# felling palm tree (HQ video)



## BlackOakTreeServ (Jan 6, 2010)

Just dropped this bad boy today......enjoy :greenchainsaw:
http://www.youtube.com/watch?v=x7WKxebB3AY


----------



## Treetom (Jan 7, 2010)

Oops! You hit the bush. Welcome to the site, by the way.


----------



## treesquirrel (Jan 7, 2010)

Welcome to AS friend.


----------



## outofmytree (Jan 8, 2010)

Welcome to arboristsite w44.

Felling Washingtonias is satisfying especially if you have had to block down a few! Of course cleaning em up is a whole different story unless you have a chipper with 20 inch feed......

Just a small negative. I would have thrown a bag over the crown and hauled a tagline through and tied off with a timber hitch. Like you said in the video the house was directly behind.

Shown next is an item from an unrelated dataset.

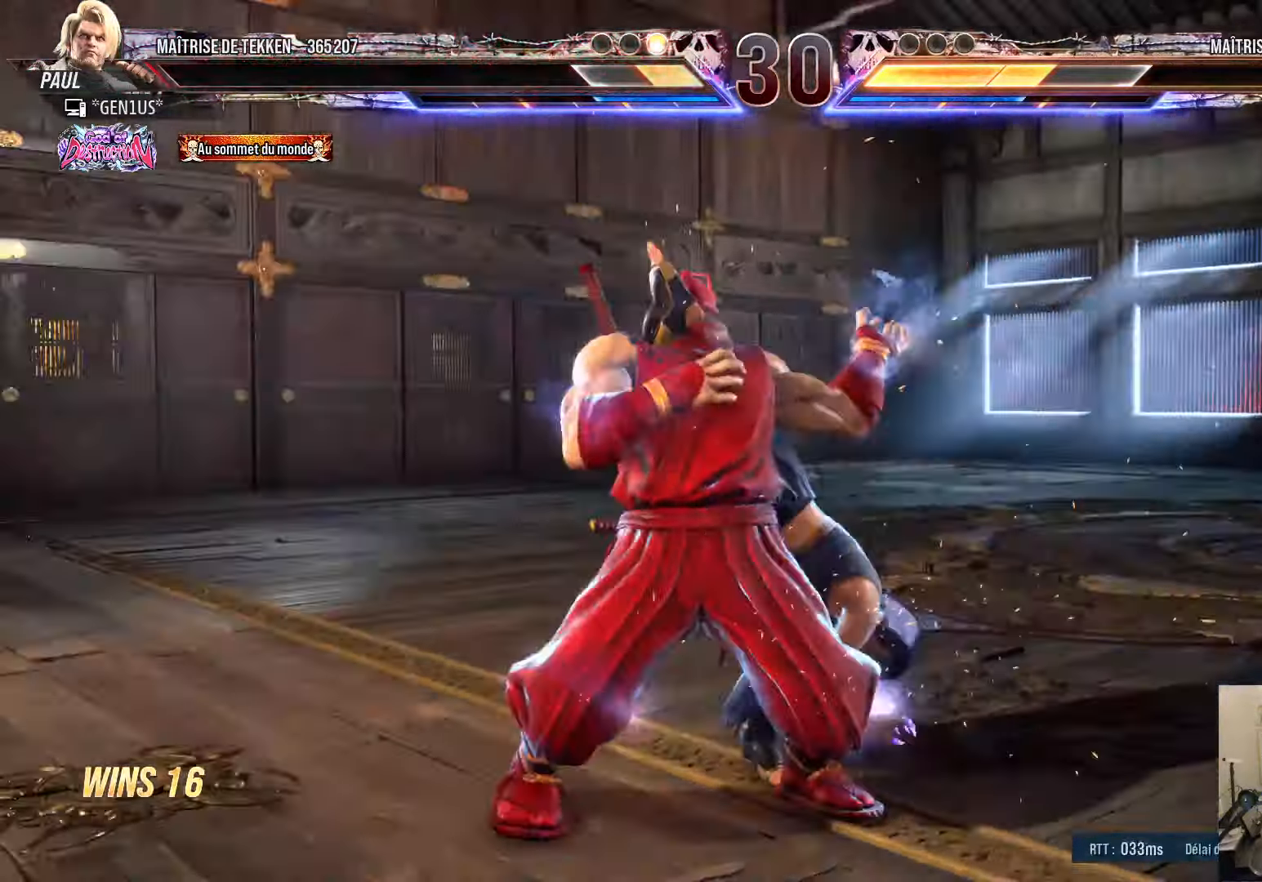
{"buttons": [], "left_stick": "center", "right_stick": "center", "events": []}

Palms are more than capable of twisting off a stump if you dont get the cut just so....


----------



## BlackOakTreeServ (Jan 8, 2010)

thanks all, this is a very cool site !!!

Using a rope is a good thing. This palm had a good lean towards the street, I felt 100% confident it was going that way. I've cut a few of these things down, very soft stuff...used half throttle at end....went through like hot butter knife.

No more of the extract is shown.